Quickly Sophie averted her eyes. “I wouldn’t say that,” she declared. “Why, no! Y’ see, it’s this way: two of ’em here thinks the same about it, dearie. Your grammaw and the Judge thinks a little girl is always best off when she’s with her mother. I heard the Judge say so, and his maw agreed. But your Uncle John——”

Phœbe drew in a long, trembling breath. Then, “I hate him!” she declared. “Because he hates my mother.”

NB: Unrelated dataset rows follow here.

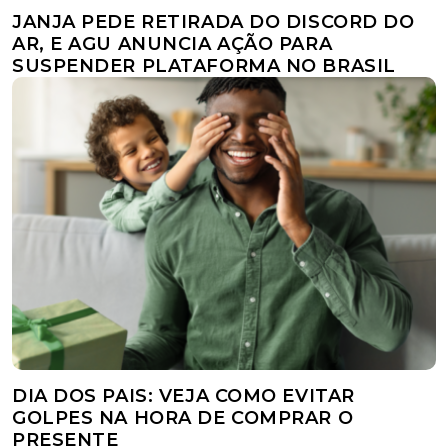
JANJA PEDE RETIRADA DO DISCORD DO
AR, E AGU ANUNCIA AÇÃO PARA
SUSPENDER PLATAFORMA NO BRASIL
DIA DOS PAIS: VEJA COMO EVITAR
GOLPES NA HORA DE COMPRAR O
PRESENTE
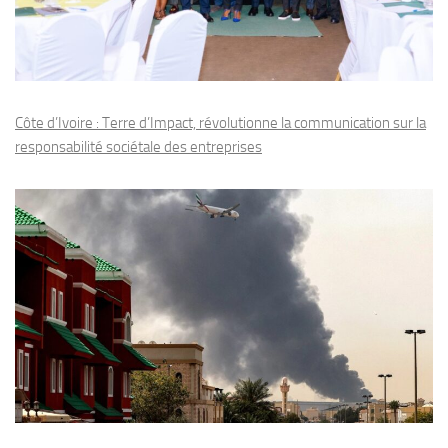
Côte d’Ivoire : Terre d’Impact, révolutionne la communication sur la
responsabilité sociétale des entreprises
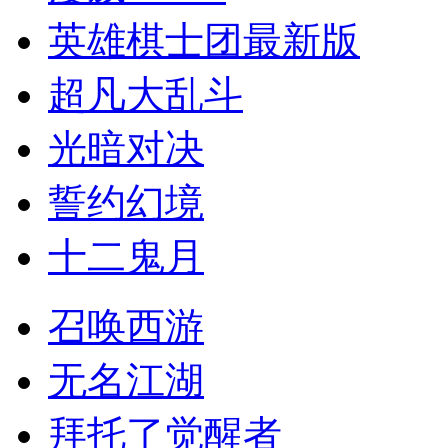
英雄棋士团最新版
超凡大乱斗
光暗对决
誓约幻境
十二鬼月
召唤西游
无名江湖
拜托了觉醒者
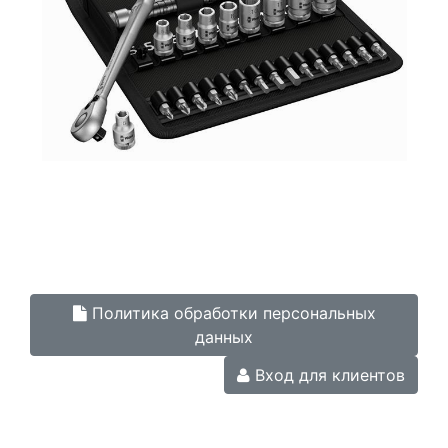
Политика обработки персональных
данных
Вход для клиентов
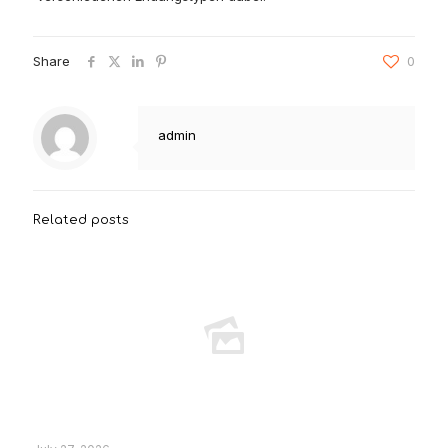
Share
0
admin
Related posts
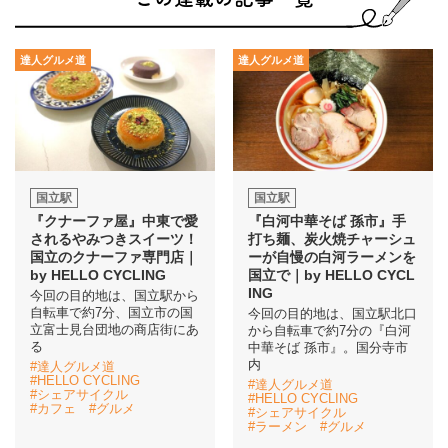
達人グルメ道
達人グルメ道
国立駅
国立駅
『クナーファ屋』中東で愛
『白河中華そば 孫市』手
されるやみつきスイーツ！
打ち麺、炭火焼チャーシュ
国立のクナーファ専門店｜
ーが自慢の白河ラーメンを
by HELLO CYCLING
国立で｜by HELLO CYCL
ING
今回の目的地は、国立駅から
自転車で約7分、国立市の国
今回の目的地は、国立駅北口
立富士見台団地の商店街にあ
から自転車で約7分の『白河
る
中華そば 孫市』。国分寺市
内
#達人グルメ道
#HELLO CYCLING
#達人グルメ道
#シェアサイクル
#HELLO CYCLING
#カフェ
#グルメ
#シェアサイクル
#ラーメン
#グルメ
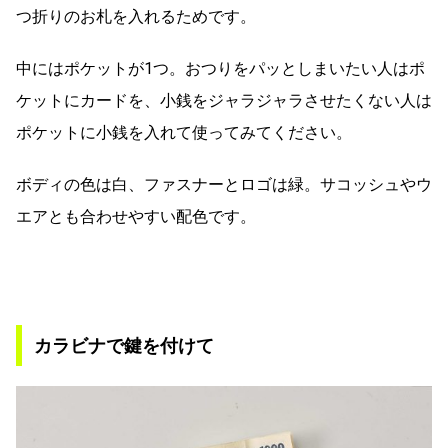
つ折りのお札を入れるためです。
中にはポケットが1つ。おつりをパッとしまいたい人はポ
ケットにカードを、小銭をジャラジャラさせたくない人は
ポケットに小銭を入れて使ってみてください。
ボディの色は白、ファスナーとロゴは緑。サコッシュやウ
エアとも合わせやすい配色です。
カラビナで鍵を付けて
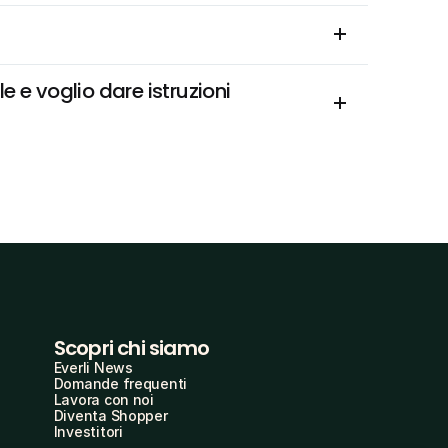
 e voglio dare istruzioni 
Scopri chi siamo
Everli News
Domande frequenti
Lavora con noi
Diventa Shopper
Investitori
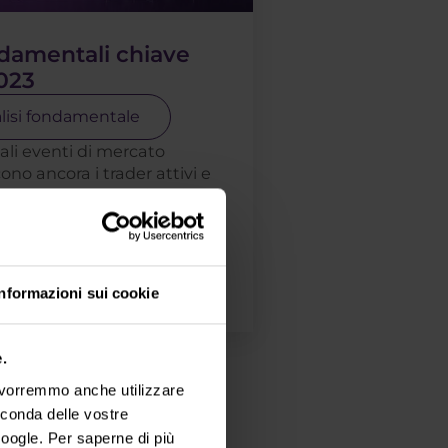
damentali chiave
023
lisi fondamentale
uali eventi di mercato
cono ancora i trader attivi e
culatori piuttosto che gli
tori. Se avete intenzione di
ading quest'anno, o se l'avete
. . .
i più
Informazioni sui cookie
.
, vorremmo anche utilizzare
econda delle vostre
oogle. Per saperne di più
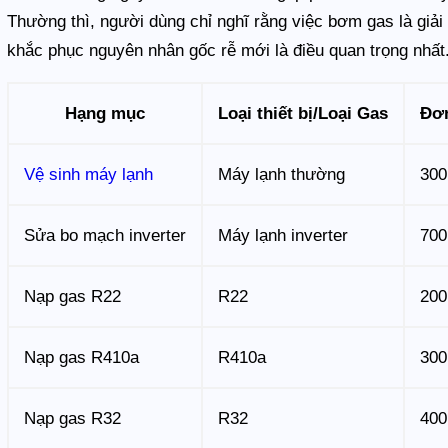
Thường thì, người dùng chỉ nghĩ rằng việc bơm gas là giải 
khắc phục nguyên nhân gốc rễ mới là điều quan trọng nhất
Hạng mục
Loại thiết bị/Loại Gas
Đơn
Vệ sinh máy lạnh
Máy lạnh thường
300
Sửa bo mạch inverter
Máy lạnh inverter
700
Nạp gas R22
R22
200
Nạp gas R410a
R410a
300
Nạp gas R32
R32
400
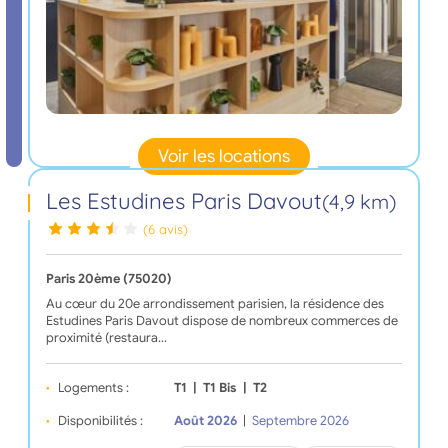
Voir les locations
Les Estudines Paris Davout
(4,9 km)
(6 avis)
Paris 20ème (75020)
Au cœur du 20e arrondissement parisien, la résidence des
Estudines Paris Davout dispose de nombreux commerces de
proximité (restaura…
Logements :
T1
|
T1 Bis
|
T2
Disponibilités :
Août 2026
|
Septembre 2026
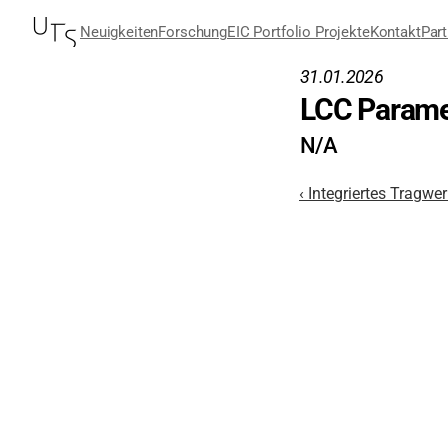
Neuigkeiten
Forschung
EIC Portfolio Projekte
Kontakt
Part
31.01.2026
LCC Parame
N/A
‹ Integriertes Tragwe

“You spoke the truth that time,” continued Sophie. “He married your mamma to Mister Jim, but he didn’t like her—never. Oh, he’s all on your paw’s side.”

“You mean that Daddy——?”

“Your daddy don’t say what he thinks,” reminded Sophie. “But I guess your mamma done somethin’ that made him pretty mad.”

Phœbe longed to know what, to ask about it. Yet she shrank from having Sophie tell her anything that might be in the slightest degree against her mother.

“I don’t know what it was,” Sophie went on. “But it got so bad between ’em that there just had to be a split-up. Course your Uncle John’s dead against divorces, bein’ a minister. The ’Piscopal Church is like that. And I kinda believe your father thinks the same way. But your Uncle Bob and your grammaw say that if a married couple ain’t happy they oughta sep’rate, and be done with it, and not quarrel around where there’s a child.”

Phœbe knelt, and put a hand under Sophie’s chin. “Tell me:” she begged; “When Daddy and Mother are divorced, what do you think is going to happen to me?”

“We-e-ell,”—Sophie considered the question, pursing her mouth and blinking.

“Oh, now!” challenged Phœbe, impatiently. “What do they all say?”